What’s his name [Elon Musk] wants to colonize Mars? That’s ridiculous. It takes a year and a half to get there. People will think it’s like we’re on a trip, on a cruise line. No, man! You’re in zero gravity and it’s hotter than hell and the air is putrid. “Help me, I’m dying, but I’m dying slowly!” What a terrible fate.

I recently watched you in an obscure but interesting Roger Corman movie called “The Intruder,” where you play a racist charlatan who shows up in a small Southern town and stirs up rage over integration. It got me wondering if there are lesser-known movies or shows you’ve done that you think deserve a bigger audience.

It’s a cult favorite, “The Intruder.” But you know, my mind doesn’t go that way. When something is popular, there’s a reason behind it. When we were shooting the film, we were in the midst of what was going on with school integration. People wanted to kill us.

People wanted to kill the cast and crew?

We were in the middle of the schools desegregating, literally right in the middle of it. We shot the movie in the South during some of the most agonizing moments of desegregation.

You’ve drawn criticism for the fact that your new talk show airs on RT America, and I know you’ve said you won’t be a “mouthpiece” for the Russian government.
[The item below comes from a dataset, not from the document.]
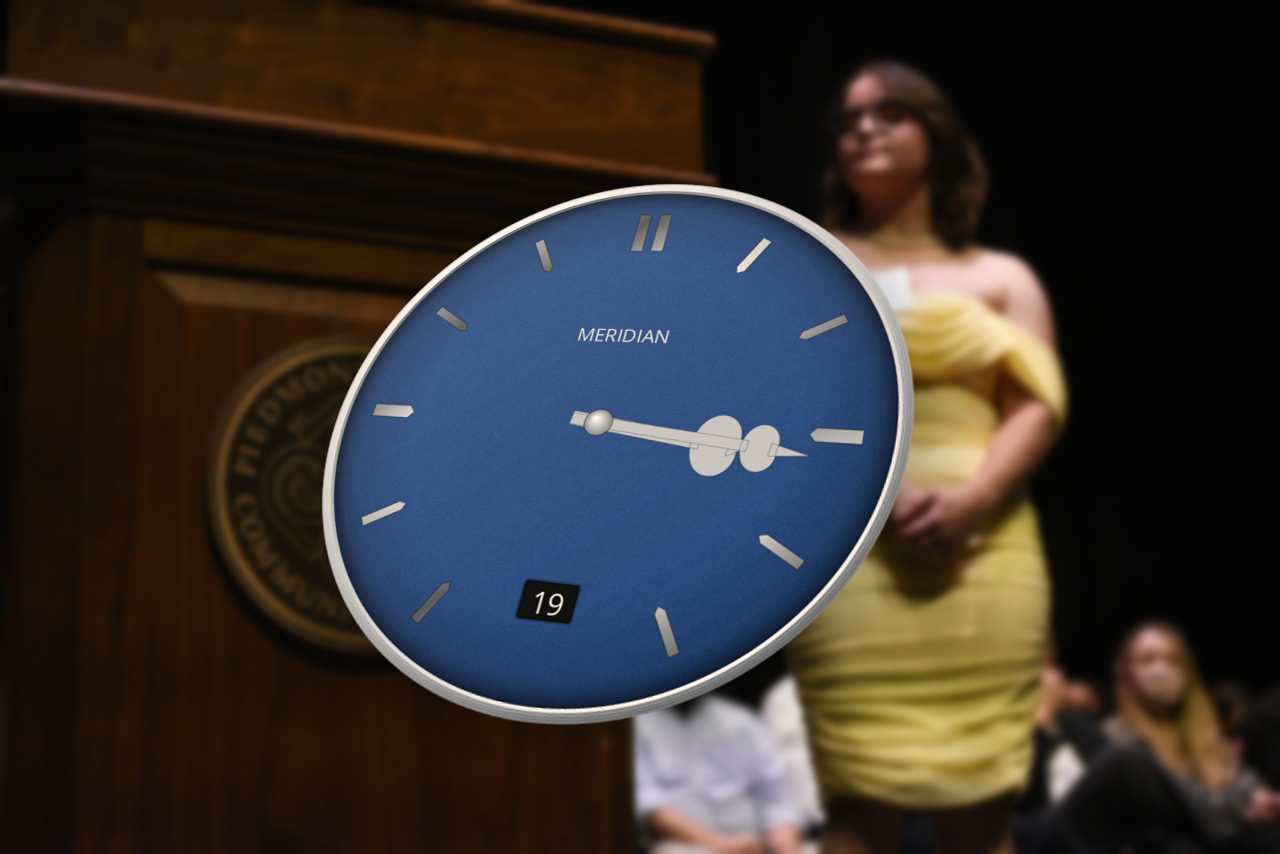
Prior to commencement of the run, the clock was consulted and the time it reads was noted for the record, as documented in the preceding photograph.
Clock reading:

But what would you do if RT tried to exert control over the content of the show?

I wouldn’t do it.

But let me go back. I did a show called “Brown Bag Wine Tasting.” It was a fun show where I walked around with a bag of wine asking people to taste the wine and give me their opinions. Ora TV bought it and sold it.

Ora TV came to me this year and said, “How would you like to do another talk show?” I said, “God, that sounds great. I’d love to do a show called ‘I Don’t Understand.’” They said, “Great. We’ll do 44 half-hours.” [I said,] “44 half-hours! That’s terrific! Here’s some of the subject matter,” and we started working on it.

Then I hear it’s on [RT America]. I’ve never heard of RT America, I don’t know where RT America is, but that’s fine. Then, suddenly, people are saying, "Wow, how can you be on RT?" They’re playing [my] innocuous show which asks, “What is space junk and why is it there? How do I achieve happiness?”

Are you concerned about lending legitimacy to what many consider a propaganda network?

Is it a propaganda network? I don’t know. Is it any more than the BBC or the CBC or the French network or the Japanese network? I don’t know. I’m not the spokesman for RT America. They are who they are. I’m doing an innocuous show about inquiry into arcane pieces of knowledge.

When we last spoke in 2018, you told me about the experience of being misdiagnosed with cancer. We have since lived through a devastating pandemic. Have the events of the last few years changed your perspective on mortality?

You know, at my age, you’re constantly aware of mortality. Any moment of, “Oh, I’m a little dizzy. Am I dying?” It’s an interesting question. [Laughs.]

It’s laughable, in a way, because then I bounce up and here I am talking to you. The question of mortality is always with me. The desire to impart that which I can to my family and thusly, I guess, to anybody else interested is very strong with me.

The story of our life is writ and it takes place and you live through it. It’s circular. It seems that what goes down does come up and what comes up eventually comes down. Taking that into account, my only words for my family and friends is: If it’s bad now, it’ll get better, just wait.